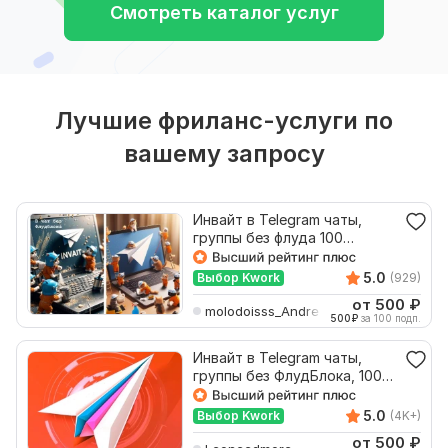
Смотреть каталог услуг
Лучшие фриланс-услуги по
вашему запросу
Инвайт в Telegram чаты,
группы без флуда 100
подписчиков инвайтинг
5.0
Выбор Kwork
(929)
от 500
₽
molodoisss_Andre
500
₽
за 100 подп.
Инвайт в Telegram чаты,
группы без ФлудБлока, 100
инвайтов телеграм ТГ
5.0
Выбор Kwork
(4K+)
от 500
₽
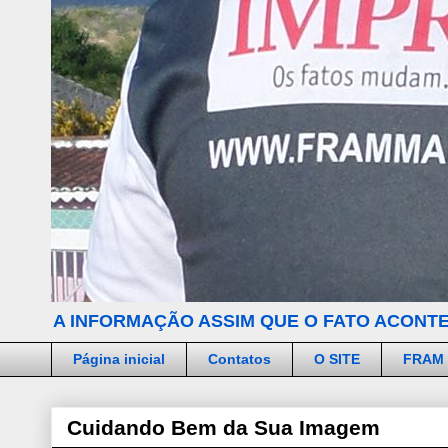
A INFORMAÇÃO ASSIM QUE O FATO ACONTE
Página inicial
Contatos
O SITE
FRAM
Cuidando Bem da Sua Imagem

++++++++++

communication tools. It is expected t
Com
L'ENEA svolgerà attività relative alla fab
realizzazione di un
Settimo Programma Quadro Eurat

++++++++++

*ABOUT THIS EXERCISE*.
Exact repeat of the material above: every line from the one with "Смотреть каталог услуг" through the one with "Cuidando Bem da Sua Imagem", endpoints included, and nothing more. No pictures.

*COMPLETED EXERCISE*.
Смотреть каталог услуг
Лучшие фриланс-услуги по
вашему запросу
Инвайт в Telegram чаты,
группы без флуда 100
подписчиков инвайтинг
5.0
Выбор Kwork
(929)
от 500
₽
molodoisss_Andre
500
₽
за 100 подп.
Инвайт в Telegram чаты,
группы без ФлудБлока, 100
инвайтов телеграм ТГ
5.0
Выбор Kwork
(4K+)
от 500
₽
A INFORMAÇÃO ASSIM QUE O FATO ACONTE
Página inicial
Contatos
O SITE
FRAM
Cuidando Bem da Sua Imagem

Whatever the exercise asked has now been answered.